------ Text excerpt
This section is trying to get contractors to annually perform compensation but also pin them down as to how they do it.  For most contractors they will conduct an analysis for an audit of the current workforce.  The regulations do not prescribe a specific method or analysis needed to comply with 60-2.17(b).  When OFCCP made substantive changes to the regulation in 2000, OFCCP stated, “Contractors have the ability to choose a type of compensation analysis that will determine whether there are gender-,race-, or ethnicity-based disparities.”  Therefore, the regulations allow contractors to determine an appropriate evaluation that fits its needs.  OFCCP should have updated their regulations for this section, and this section may be illegal since it is changing the regulatory requirement.

New 24.  Copies of existing written employment policies concerning equal opportunity, including antiharassment policies, EEO complaint procedures, and employment agreements, such as arbitration agreements, that impact employees’ equal opportunity rights and complaint processes in place for the immediately preceding AAP year. If you are six months or more into your current AAP year when you receive this listing, provide this information for at least the first six months of the current AAP year.
------------
------ Raw data
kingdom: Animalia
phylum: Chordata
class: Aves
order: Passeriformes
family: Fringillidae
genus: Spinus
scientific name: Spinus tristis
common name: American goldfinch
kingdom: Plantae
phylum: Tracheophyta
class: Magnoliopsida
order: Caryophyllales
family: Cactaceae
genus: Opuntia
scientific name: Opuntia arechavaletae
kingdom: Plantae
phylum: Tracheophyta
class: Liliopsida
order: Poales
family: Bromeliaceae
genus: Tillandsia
------------
* _Instructions_
A - Please condense the paragraph of the OFCCP compliance text that begins "This section is trying" into a short bulleted list that keeps its main facts.
B - Write the next part of the OFCCP compliance text, picking up after its final sentence.

* _Results of the exercise_
A -
- The section seeks to have contractors perform compensation analysis every year and to pin down how they do it.
- Most contractors will analyze their current workforce for an audit.
- The regulations prescribe no specific method or analysis for complying with 60-2.17(b).
- When OFCCP substantively changed the regulation in 2000, it stated that contractors can choose a type of compensation analysis that determines whether there are gender-, race-, or ethnicity-based disparities.
- The regulations therefore let contractors pick an evaluation that fits their needs.
- OFCCP should have updated the regulations for this section, which may be illegal because it changes the regulatory requirement.

B -
This section is new and is a technical review.   Many times, contractors will provide these policies as par for course.

For the most part, OFCCP has increased the amount of work contractors have to do in order to have an audit ready plan without providing the additional time it takes to complete all tasks and not estimating correctly the time compliance officers will take to complete a desk audit.  If the new scheduling letter does not change the results of audit closures and discrimination findings and greatly lengthens the time to complete an audit, the agency has then accomplished nothing other than increased costs to contractors.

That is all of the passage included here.